— Dataset excerpts —
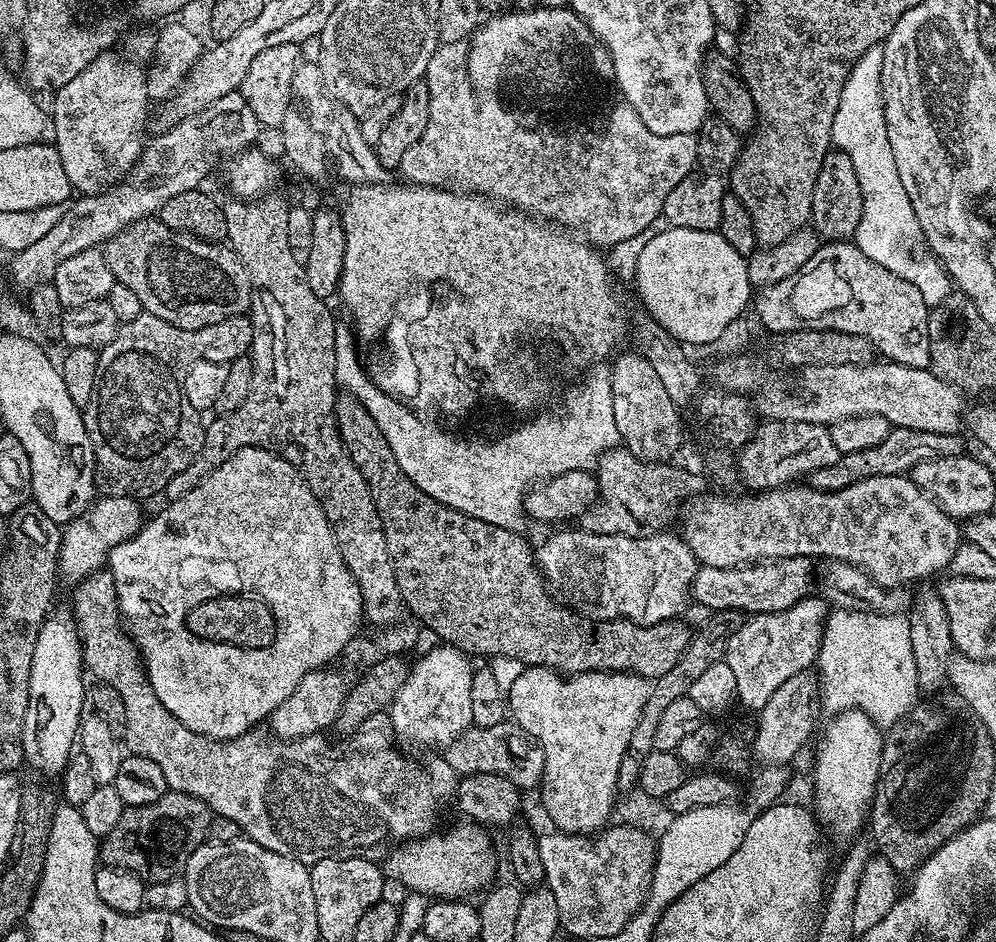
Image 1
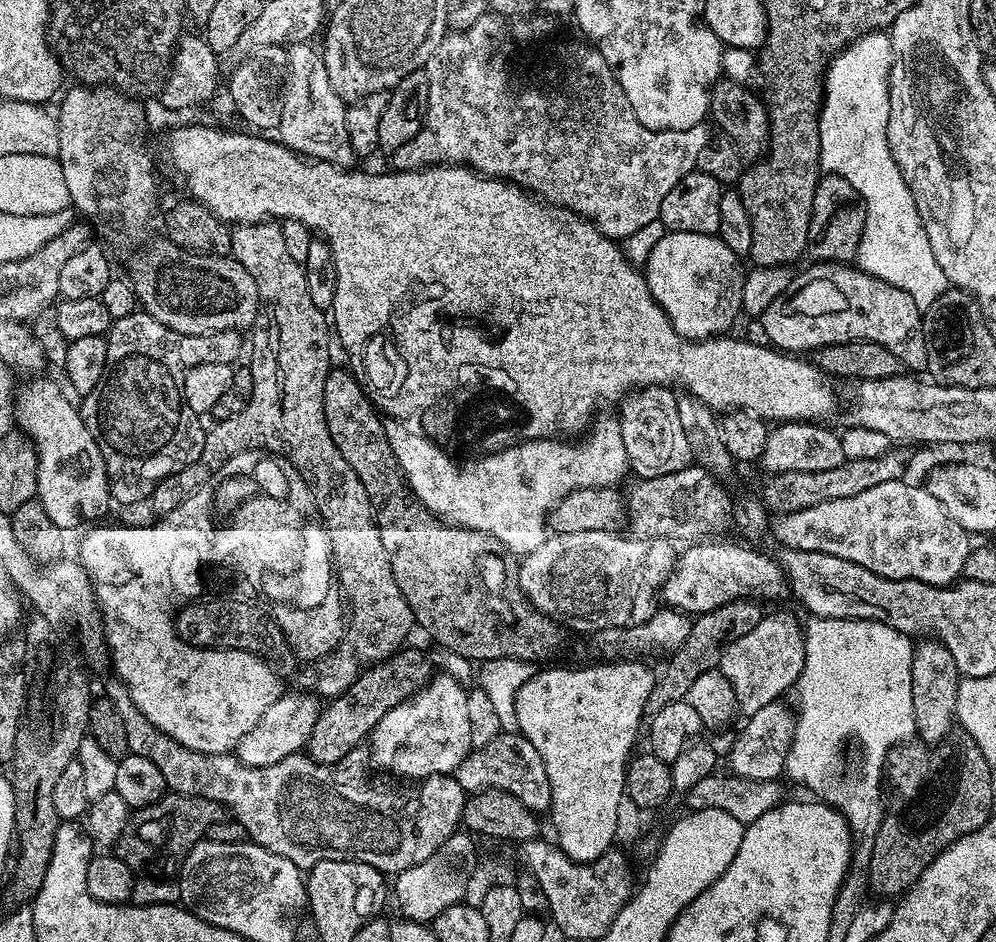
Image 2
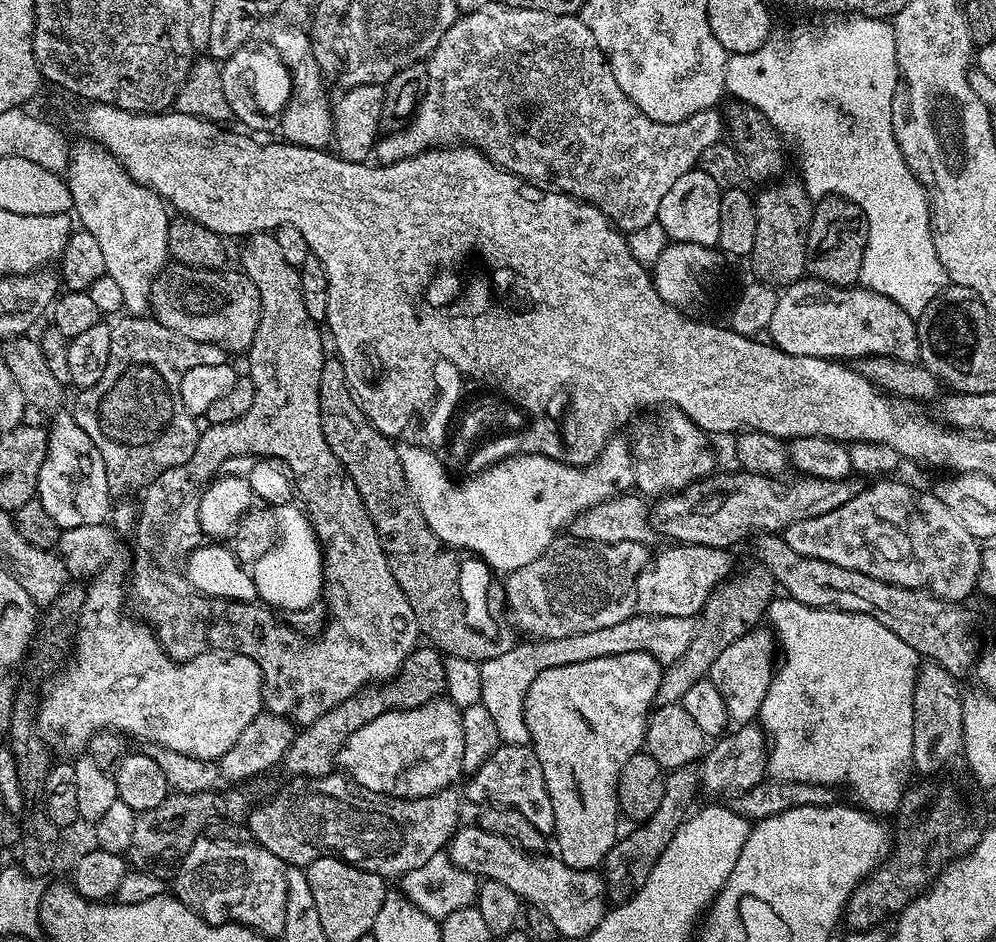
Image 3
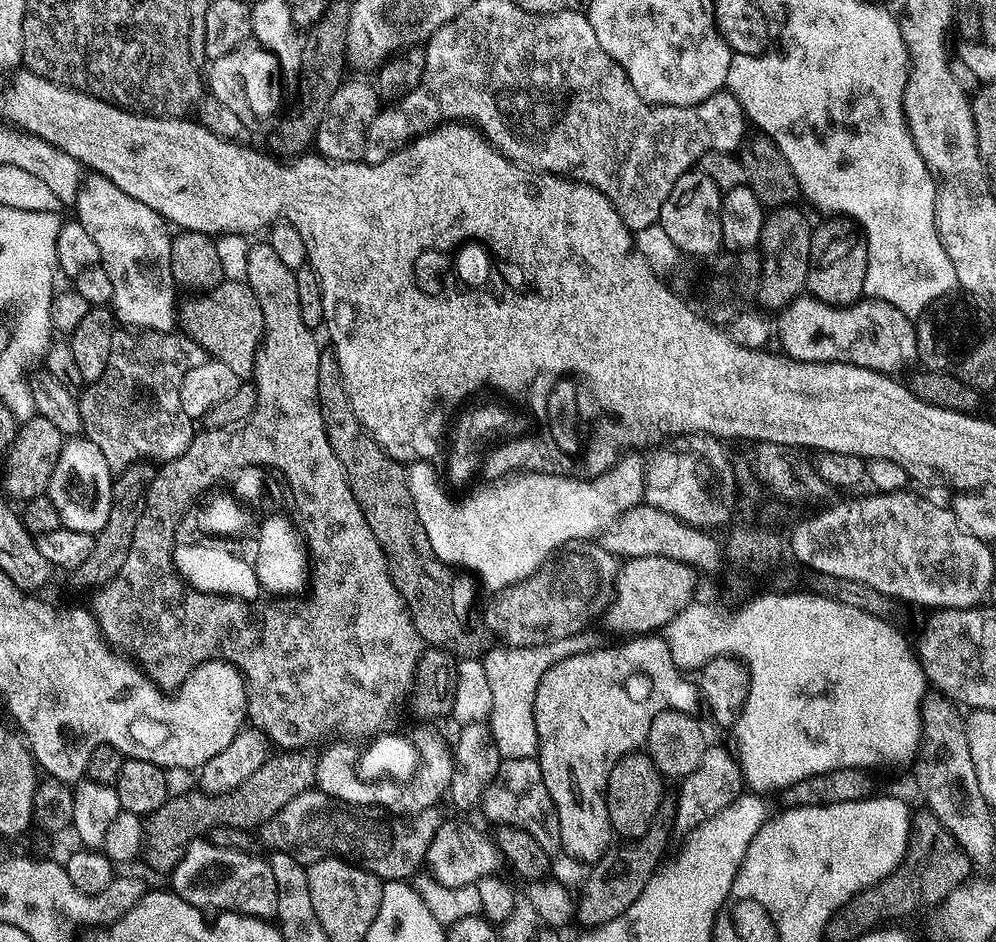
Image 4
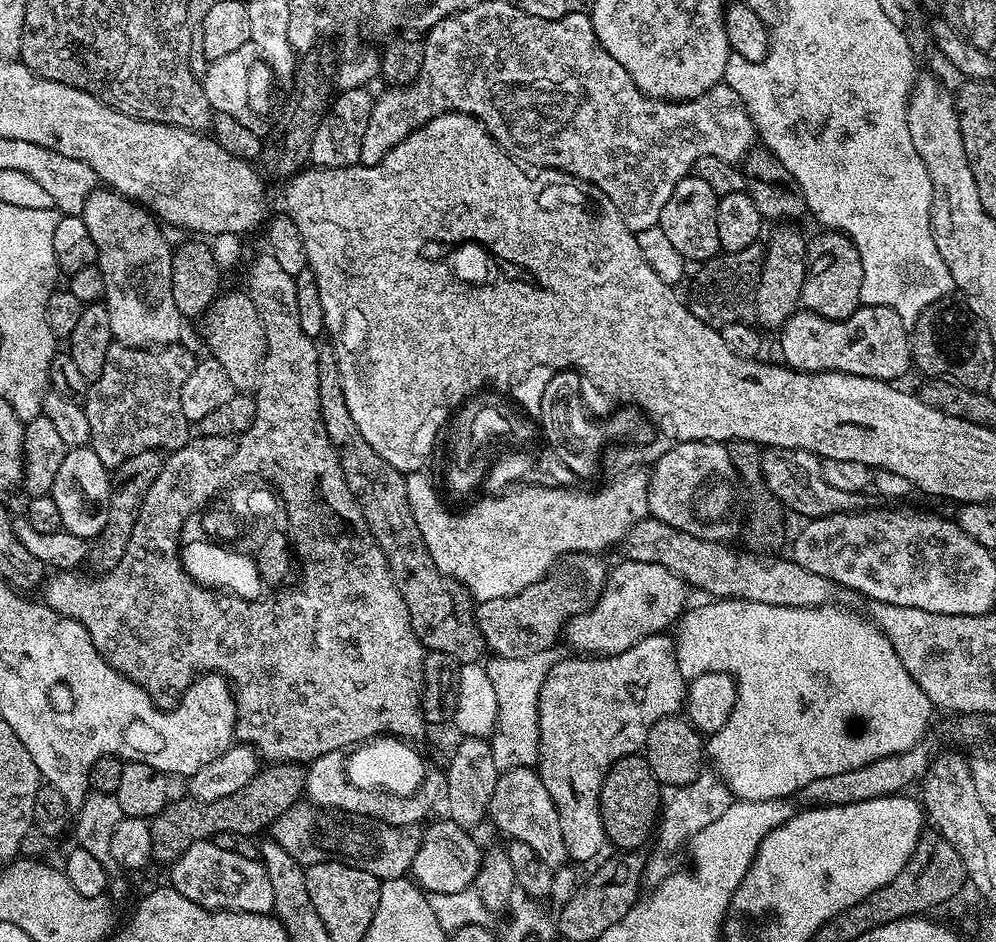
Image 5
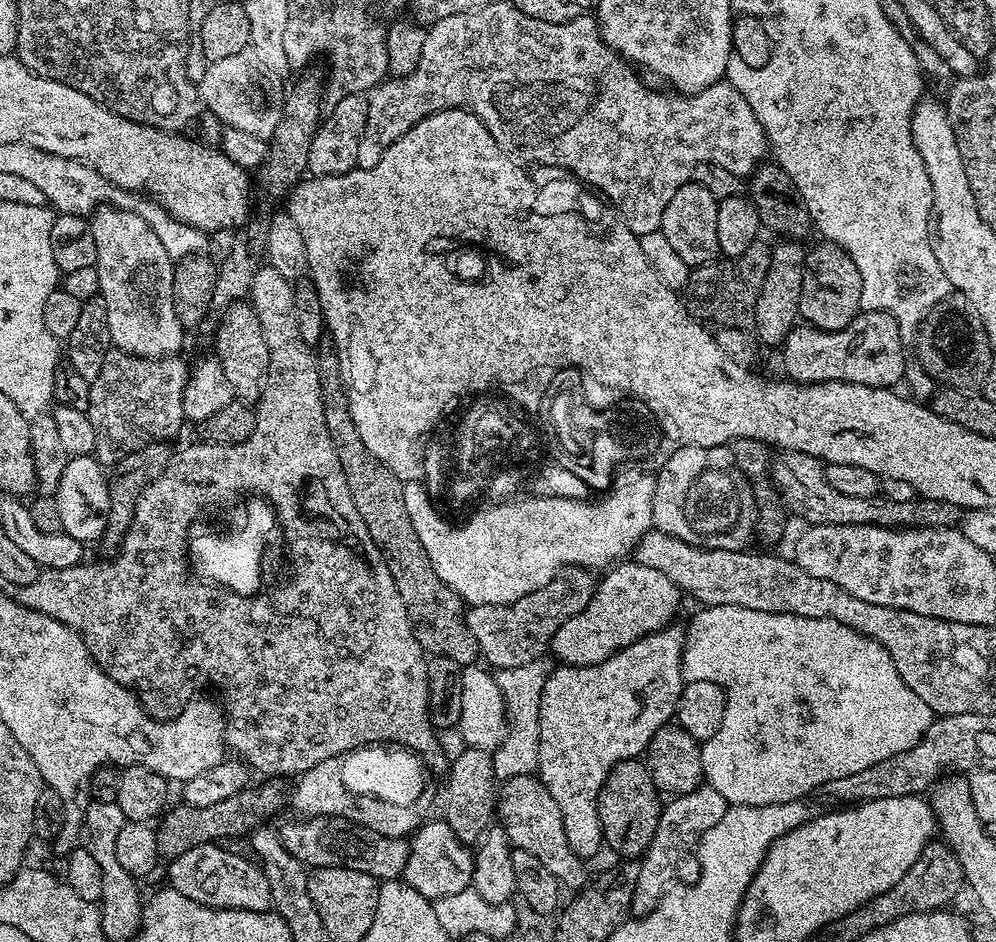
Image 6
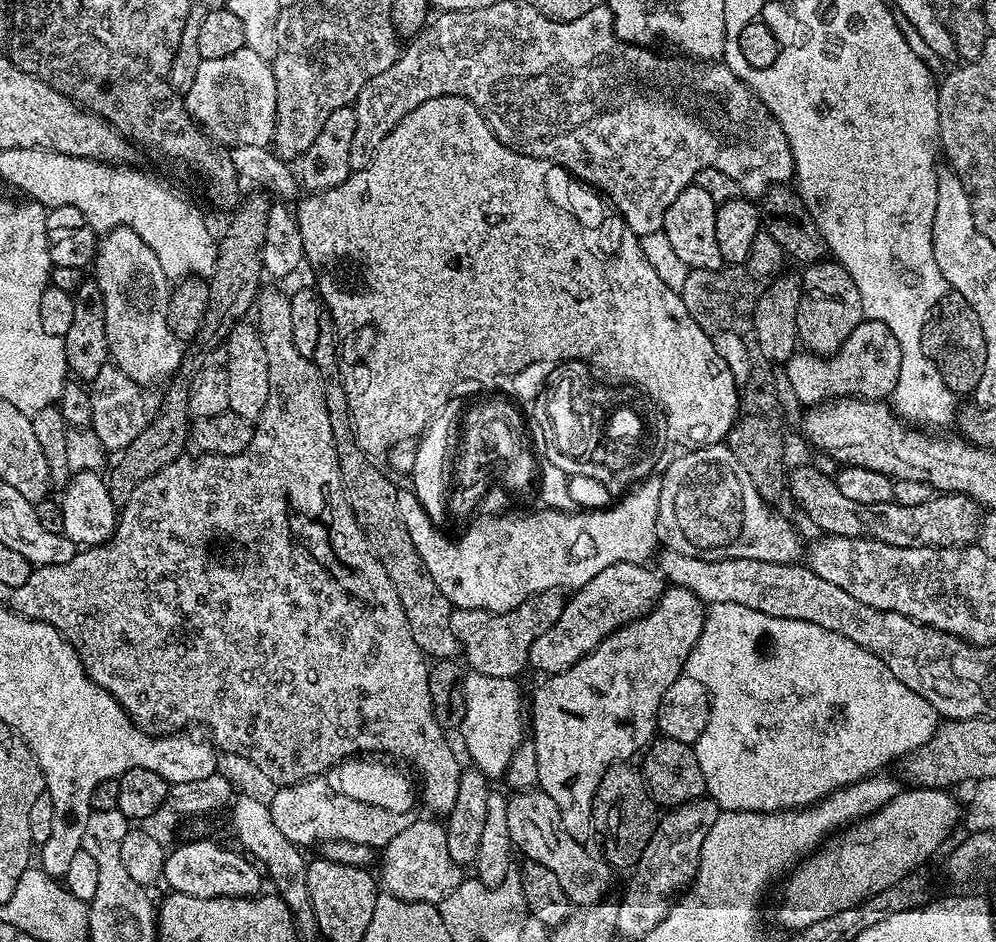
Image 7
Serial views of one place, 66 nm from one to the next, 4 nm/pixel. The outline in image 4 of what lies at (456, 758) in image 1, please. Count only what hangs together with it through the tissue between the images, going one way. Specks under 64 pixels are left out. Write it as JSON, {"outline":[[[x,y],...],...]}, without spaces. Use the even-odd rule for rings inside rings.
{"outline":[[[514,758],[504,760],[497,770],[496,776],[484,791],[484,796],[478,805],[479,811],[484,811],[484,816],[492,820],[493,825],[510,824],[526,830],[549,854],[561,851],[560,827],[558,826],[558,810],[550,798],[550,790],[546,790],[539,759]]]}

— Problem details —
Write out each entry exactly; any pictures stay out of the copy.

— Answer —
Image 1
Image 2
Image 3
Image 4
Image 5
Image 6
Image 7
Serial views of one place, 66 nm from one to the next, 4 nm/pixel. The outline in image 4 of what lies at (456, 758) in image 1, please. Count only what hangs together with it through the tissue between the images, going one way. Specks under 64 pixels are left out. Write it as JSON, {"outline":[[[x,y],...],...]}, without spaces. Use the even-odd rule for rings inside rings.
{"outline":[[[514,758],[504,760],[497,770],[496,776],[484,791],[484,796],[478,805],[479,811],[484,811],[484,816],[492,820],[493,825],[510,824],[526,830],[549,854],[561,851],[560,827],[558,826],[558,810],[550,798],[550,790],[546,790],[539,759]]]}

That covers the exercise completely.